* [TEXTO SELECIONADO]:
Um homem bêbado entrou no beco no momento em que Beléu ia dizer mais alguma coisa. Ele esperou o homem passar. Mas não disse o que iria dizer.
“É só isso, mano.”
O homem bêbado brincou com as putas. E elas debocharam dele. Bêbados, viciados e qualquer um que não tem controle sobre si mesmo não merece respeito nas ruas. Todas riram do bêbado. Menos a que esperava por Beléu.
“Tudo bem. Vamos embora.”, falei.
O cabo Rodrigues deu a partida. Beléu se abaixou e falou na janela:
“Aí, vou te dar uma idéia: quando quiser falar comigo, mande recado pelo Branco, na moral, valeu, sangue? Se não tu vai embaçar minha parada.”
“Pau no teu cu!! Não aceito letra de vagabundo. Vá se fuder!”, falei.
“Tudo bem, doutor. Vá com Deus!”
A RP começou a andar. Ainda vi a puta que esperava pelo Beléu olhar para nós com ar preocupado. Porque uma puta pode até sustentar um vagabundo. Mas não um vagabundo que está devendo. Porque um vagabundo que está devendo, vai precisar de mais. E ela pode não ter para dar.
Quartos de hotéis são iguais
Dias são iguais
Os aviões são iguais
Meninas iguais
Não há do que reclamar
Tudo caminha
E as horas passam devagar
Num ônibus de linha
Passos no corredor
Alguém se aproxima
E uma voz estranha diz: "Bom Dia!"
Trecho de Brasília 53, faixa do CD Paralamas Acústico
Ouça a música e veja a foto
Ah, a Foto!
Em Floripa, alguém deixou a sua bike por alguns segundos, para apreciar o entardecer. E um raio de sol veio abençoá-lo por isto.Porque precisamos sempre arrancar poesia das coisas. Seja ao ver uma velinha defecando, uma vira-la amamentando ou um entardecer em Floripa.
E chega de falar em poesia. Tome bala!
Tiroteio
"Puta é uma palavra muito pequena para conter todas as minhas razões."

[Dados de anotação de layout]
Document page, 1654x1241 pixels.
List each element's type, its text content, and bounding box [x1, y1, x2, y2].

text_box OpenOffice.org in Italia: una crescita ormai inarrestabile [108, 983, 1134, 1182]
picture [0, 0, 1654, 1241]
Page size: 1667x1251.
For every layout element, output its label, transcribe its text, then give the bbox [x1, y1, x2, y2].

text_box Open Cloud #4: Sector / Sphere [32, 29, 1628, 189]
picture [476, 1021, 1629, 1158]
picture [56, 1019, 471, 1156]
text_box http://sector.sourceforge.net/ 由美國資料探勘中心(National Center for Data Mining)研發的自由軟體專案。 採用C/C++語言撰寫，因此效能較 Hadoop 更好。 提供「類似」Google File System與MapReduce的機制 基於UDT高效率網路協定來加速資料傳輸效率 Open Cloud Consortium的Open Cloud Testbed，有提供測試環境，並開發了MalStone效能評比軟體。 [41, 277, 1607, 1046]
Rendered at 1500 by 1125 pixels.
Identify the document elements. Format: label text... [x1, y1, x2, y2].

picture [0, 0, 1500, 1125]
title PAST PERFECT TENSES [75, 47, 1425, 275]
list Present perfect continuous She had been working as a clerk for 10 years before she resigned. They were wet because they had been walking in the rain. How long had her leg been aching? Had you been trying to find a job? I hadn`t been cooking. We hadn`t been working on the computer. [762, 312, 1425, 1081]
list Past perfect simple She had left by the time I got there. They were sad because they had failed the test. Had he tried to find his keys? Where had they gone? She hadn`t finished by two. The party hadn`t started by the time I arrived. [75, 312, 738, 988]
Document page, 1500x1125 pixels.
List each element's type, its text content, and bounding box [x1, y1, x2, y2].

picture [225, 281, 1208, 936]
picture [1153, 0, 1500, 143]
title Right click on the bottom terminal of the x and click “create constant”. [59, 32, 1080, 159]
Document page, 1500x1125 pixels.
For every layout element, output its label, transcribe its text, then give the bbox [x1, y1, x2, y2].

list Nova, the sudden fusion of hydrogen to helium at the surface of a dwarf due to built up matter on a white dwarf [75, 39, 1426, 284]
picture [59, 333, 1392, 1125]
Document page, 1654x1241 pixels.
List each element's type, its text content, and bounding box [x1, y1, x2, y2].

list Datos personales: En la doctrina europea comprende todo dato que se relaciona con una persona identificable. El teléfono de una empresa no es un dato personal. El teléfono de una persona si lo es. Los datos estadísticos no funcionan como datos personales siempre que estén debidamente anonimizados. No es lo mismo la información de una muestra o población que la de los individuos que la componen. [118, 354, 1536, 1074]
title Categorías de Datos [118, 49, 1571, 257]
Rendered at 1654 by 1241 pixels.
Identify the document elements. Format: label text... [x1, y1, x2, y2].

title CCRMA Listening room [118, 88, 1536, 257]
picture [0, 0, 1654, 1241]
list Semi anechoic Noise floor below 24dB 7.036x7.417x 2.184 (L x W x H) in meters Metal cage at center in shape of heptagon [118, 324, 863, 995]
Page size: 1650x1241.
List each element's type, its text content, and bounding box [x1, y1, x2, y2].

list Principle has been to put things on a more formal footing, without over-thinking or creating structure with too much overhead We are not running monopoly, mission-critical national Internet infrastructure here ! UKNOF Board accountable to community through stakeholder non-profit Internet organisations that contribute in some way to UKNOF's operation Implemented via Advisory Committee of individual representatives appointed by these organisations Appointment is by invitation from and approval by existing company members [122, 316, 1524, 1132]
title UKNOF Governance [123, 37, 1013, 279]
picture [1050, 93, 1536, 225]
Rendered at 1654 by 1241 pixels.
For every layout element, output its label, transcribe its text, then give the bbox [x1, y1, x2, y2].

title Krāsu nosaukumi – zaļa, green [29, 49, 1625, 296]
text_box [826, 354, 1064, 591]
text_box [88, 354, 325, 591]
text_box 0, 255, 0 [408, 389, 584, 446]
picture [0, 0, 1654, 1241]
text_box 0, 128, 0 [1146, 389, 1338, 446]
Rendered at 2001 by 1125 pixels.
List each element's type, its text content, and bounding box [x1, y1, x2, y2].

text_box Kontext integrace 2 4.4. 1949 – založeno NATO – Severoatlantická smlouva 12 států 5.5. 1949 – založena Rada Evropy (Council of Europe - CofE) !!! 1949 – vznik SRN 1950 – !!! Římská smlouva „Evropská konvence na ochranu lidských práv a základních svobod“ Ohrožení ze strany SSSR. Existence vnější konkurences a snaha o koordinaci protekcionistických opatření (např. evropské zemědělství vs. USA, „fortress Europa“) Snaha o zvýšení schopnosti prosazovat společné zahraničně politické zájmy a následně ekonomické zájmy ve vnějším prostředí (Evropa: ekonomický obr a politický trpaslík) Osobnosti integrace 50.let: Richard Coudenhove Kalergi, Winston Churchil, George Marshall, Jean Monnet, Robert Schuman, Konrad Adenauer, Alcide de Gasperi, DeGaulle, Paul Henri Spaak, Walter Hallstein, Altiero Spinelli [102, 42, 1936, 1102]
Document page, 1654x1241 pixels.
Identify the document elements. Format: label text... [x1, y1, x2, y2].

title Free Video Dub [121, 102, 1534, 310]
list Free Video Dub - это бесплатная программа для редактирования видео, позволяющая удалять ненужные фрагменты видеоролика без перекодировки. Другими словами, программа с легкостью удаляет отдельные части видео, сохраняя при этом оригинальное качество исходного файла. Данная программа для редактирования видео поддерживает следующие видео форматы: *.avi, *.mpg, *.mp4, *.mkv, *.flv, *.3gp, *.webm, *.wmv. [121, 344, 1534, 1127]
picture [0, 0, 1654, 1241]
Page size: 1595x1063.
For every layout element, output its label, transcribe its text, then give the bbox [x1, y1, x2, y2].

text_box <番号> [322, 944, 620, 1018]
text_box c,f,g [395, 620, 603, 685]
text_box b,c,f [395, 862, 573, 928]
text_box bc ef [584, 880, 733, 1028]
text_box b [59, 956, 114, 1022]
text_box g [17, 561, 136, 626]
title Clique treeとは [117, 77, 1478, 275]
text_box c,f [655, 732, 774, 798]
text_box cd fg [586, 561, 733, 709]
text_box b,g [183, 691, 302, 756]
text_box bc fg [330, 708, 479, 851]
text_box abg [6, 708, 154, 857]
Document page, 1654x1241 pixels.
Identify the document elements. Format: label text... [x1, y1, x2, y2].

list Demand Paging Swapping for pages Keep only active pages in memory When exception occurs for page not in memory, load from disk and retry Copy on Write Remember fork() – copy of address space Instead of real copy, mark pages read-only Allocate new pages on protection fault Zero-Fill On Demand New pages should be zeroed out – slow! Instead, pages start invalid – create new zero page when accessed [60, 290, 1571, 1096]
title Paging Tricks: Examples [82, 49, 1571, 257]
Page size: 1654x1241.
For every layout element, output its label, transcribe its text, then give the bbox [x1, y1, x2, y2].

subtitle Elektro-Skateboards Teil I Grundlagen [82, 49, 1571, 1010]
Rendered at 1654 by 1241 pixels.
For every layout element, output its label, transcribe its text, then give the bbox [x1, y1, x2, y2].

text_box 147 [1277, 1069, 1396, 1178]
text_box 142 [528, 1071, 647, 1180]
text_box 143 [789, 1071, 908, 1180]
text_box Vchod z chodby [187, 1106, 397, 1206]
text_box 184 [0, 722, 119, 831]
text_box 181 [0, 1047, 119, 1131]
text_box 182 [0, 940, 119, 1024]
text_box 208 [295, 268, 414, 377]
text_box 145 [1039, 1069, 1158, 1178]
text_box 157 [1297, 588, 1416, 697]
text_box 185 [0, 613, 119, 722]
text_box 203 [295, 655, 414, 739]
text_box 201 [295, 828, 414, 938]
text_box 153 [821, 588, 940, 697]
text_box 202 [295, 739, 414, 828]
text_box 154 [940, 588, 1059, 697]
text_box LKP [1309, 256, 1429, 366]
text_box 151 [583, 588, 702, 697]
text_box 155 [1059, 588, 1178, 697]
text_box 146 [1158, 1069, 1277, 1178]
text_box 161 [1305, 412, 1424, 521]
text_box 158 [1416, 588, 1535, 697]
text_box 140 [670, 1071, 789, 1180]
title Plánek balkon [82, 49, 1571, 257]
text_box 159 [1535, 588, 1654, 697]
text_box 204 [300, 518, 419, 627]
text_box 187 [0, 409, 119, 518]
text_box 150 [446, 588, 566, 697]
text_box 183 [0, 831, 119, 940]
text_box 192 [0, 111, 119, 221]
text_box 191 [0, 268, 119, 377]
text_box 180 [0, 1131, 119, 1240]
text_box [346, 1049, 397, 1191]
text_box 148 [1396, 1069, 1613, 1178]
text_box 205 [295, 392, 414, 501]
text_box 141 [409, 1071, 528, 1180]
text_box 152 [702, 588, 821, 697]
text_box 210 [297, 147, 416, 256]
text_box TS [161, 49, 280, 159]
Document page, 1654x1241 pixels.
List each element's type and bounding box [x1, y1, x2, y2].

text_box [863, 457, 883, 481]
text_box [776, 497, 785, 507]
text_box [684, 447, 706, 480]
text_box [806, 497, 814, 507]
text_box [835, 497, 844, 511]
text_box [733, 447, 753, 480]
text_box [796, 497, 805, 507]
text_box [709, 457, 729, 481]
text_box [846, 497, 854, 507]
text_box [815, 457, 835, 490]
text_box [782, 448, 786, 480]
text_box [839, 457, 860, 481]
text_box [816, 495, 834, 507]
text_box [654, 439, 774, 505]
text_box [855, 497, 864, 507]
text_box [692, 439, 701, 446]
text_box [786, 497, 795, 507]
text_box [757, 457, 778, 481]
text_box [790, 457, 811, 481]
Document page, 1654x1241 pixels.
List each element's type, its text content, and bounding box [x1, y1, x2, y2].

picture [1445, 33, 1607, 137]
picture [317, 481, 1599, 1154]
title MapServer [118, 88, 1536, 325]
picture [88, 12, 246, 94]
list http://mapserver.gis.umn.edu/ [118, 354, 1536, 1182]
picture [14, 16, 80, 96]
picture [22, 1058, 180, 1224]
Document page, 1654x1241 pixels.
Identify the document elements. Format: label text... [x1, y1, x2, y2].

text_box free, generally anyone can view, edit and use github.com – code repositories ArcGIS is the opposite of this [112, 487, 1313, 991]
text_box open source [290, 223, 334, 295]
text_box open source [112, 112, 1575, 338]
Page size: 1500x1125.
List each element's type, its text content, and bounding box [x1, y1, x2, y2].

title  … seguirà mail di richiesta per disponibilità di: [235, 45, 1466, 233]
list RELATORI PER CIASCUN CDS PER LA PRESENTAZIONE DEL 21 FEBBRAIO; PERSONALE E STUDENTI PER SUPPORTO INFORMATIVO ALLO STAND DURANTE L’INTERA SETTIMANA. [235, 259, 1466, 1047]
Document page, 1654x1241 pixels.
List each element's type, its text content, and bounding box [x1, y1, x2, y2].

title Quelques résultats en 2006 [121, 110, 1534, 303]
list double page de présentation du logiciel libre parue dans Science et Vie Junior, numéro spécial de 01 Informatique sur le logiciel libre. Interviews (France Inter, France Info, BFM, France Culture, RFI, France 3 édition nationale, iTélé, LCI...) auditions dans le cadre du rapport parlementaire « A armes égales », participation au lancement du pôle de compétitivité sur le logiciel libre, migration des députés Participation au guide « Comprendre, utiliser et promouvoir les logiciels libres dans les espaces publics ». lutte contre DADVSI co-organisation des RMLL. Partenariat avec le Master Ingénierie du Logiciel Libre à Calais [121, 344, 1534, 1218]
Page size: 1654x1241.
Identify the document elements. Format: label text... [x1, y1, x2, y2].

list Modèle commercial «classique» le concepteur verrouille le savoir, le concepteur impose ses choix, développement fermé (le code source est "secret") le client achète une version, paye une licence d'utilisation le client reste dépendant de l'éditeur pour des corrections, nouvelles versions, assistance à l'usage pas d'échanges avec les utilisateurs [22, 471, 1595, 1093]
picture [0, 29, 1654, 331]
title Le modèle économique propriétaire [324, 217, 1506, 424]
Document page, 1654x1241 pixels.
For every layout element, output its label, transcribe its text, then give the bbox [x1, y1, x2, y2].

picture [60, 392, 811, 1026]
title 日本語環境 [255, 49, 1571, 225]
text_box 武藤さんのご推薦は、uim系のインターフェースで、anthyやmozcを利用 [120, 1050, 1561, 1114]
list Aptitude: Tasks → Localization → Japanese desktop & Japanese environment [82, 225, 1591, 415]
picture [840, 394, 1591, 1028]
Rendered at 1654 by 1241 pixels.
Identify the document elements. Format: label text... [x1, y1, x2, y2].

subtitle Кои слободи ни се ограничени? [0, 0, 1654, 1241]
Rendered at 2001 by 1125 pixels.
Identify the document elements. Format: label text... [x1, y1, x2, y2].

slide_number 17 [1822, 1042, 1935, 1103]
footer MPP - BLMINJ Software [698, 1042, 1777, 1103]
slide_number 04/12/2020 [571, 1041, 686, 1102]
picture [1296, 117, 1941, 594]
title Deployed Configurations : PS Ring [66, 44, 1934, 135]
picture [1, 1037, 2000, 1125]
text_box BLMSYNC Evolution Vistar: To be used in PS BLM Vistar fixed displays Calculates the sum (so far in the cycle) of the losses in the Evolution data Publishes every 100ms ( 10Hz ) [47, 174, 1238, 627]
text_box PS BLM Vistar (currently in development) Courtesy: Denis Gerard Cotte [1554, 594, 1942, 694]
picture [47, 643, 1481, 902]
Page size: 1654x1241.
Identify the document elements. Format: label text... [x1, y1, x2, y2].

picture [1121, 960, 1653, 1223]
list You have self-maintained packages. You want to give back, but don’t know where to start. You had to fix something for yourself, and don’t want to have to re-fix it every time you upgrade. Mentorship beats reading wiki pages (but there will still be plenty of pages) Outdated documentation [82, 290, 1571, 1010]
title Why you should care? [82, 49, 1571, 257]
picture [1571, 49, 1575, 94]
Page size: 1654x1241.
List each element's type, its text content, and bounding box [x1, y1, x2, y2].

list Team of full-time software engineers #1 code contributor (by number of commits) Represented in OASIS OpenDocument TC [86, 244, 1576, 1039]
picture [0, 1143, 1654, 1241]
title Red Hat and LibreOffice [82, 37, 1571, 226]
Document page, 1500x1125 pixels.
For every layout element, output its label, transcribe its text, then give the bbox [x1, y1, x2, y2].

* [OBJETIVO DO EXERCÍCIO]: Edite o texto selecionado, reproduzindo o trecho de "Um homem bêbado" até "esperava por Beléu.", inclusive, com "beco" substituído por "corredor".

* [RESULTADO DA TAREFA]:
Um homem bêbado entrou no corredor no momento em que Beléu ia dizer mais alguma coisa. Ele esperou o homem passar. Mas não disse o que iria dizer.
“É só isso, mano.”
O homem bêbado brincou com as putas. E elas debocharam dele. Bêbados, viciados e qualquer um que não tem controle sobre si mesmo não merece respeito nas ruas. Todas riram do bêbado. Menos a que esperava por Beléu.